Les Yeezys, sneakers devenues mythiques dès leur apparition sur le marché, auraient rapporté jusqu’à 1 milliard de dollars par an à l’équipementier, et des centaines de millions de dollars à Ye. Plus de 250 modèles différents seront produits au total. Le contrat entre Kanye West et Adidas reste le plus gros jamais signé avec une personnalité non-athlète, et le deuxième le plus élevé de l’histoire, après celui liant le basketteur Michael Jordan à Nike et qui a permis à la marque à la virgule de largement distancer Adidas dès 1984, année du lancement des Air Jordan.

Colérique, ordurier, agressif…

Egocentrique, obsessionnel et tatillon, au point de bloquer les processus de création, sujet à des crises paranoïaques de plus en plus aiguës, si ingérable qu’une marche à suivre est imposée aux équipes travaillant à ses côtés (ne pas entamer de relation intime avec lui, ne pas travailler à proximité du rappeur de trop longues semaines…), colérique, ordurier, agressif, osant affirmer que son contrat avec la firme était «de l’esclavage», Ye a été écarté des affaires en octobre 2022 après ses déclarations publiques sur les juifs, l’esclavage et le mouvement Black Lives Matter.

Les dirigeants d’Adidas n’ont pas pris en compte les alertes des équipes qui travaillaient au côté du rappeur.
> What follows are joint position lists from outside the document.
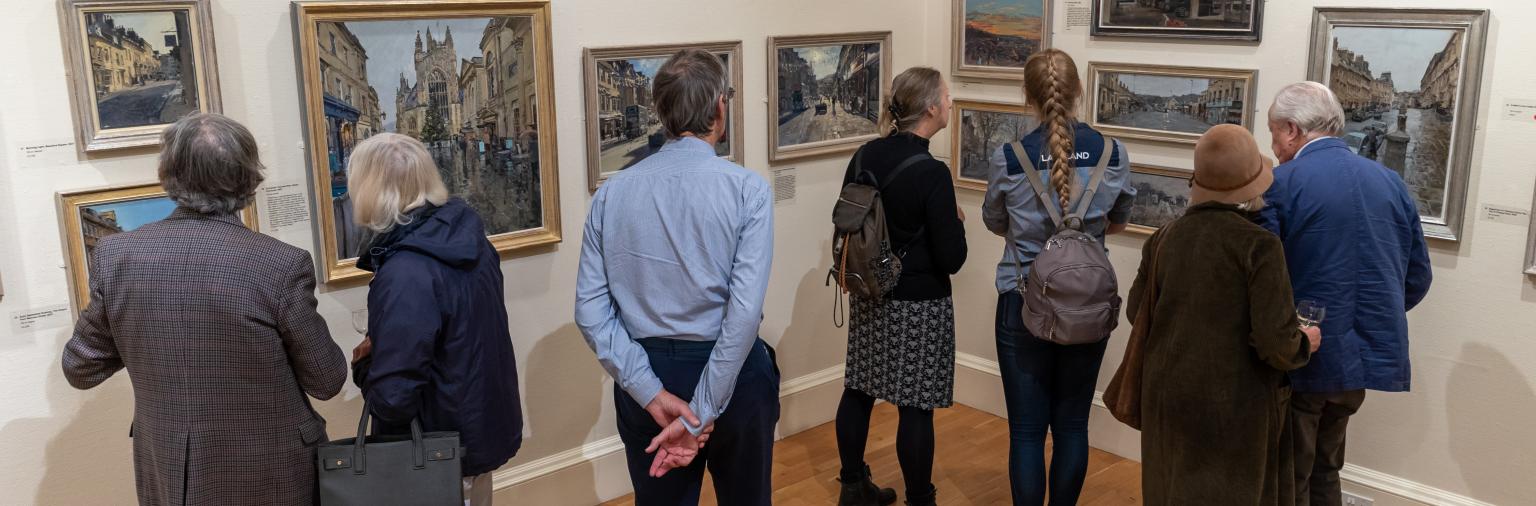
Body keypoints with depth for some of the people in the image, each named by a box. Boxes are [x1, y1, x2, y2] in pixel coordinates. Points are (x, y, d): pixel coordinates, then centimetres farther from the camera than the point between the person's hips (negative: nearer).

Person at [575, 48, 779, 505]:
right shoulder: (748, 188, -13)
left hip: (647, 376, 3)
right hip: (733, 375, -2)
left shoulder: (612, 192, -4)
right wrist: (699, 414, -18)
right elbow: (744, 311, -21)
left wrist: (653, 394, -10)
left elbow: (590, 310, -9)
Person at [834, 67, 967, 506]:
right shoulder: (932, 173, -20)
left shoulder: (864, 157, -1)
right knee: (915, 407, 3)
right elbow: (951, 259, -17)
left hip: (869, 297, 7)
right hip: (919, 304, -7)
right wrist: (956, 222, 0)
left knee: (858, 391, 16)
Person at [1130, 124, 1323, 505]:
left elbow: (1136, 311, 8)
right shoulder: (1259, 245, -15)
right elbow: (1275, 339, -18)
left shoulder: (1163, 239, -2)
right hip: (1233, 407, -4)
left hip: (1169, 398, 5)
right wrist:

Ils ont au contraire renforcé son sentiment d’impunité en augmentant sa part des royalties et en produisant toujours plus de modèles de Yeezys. Jusqu’à arrêter les frais l’an dernier, face aux sorties toujours plus ignobles de leur protégé. A force de tarder à condamner les folies de sa poule aux œufs d’or, Adidas a non seulement fait preuve d’une négligence hautement problématique, mais s’est rendu complice de son collaborateur. Adidas a prévu de lourdes pertes suite à la rupture de son contrat pour l’année 2023.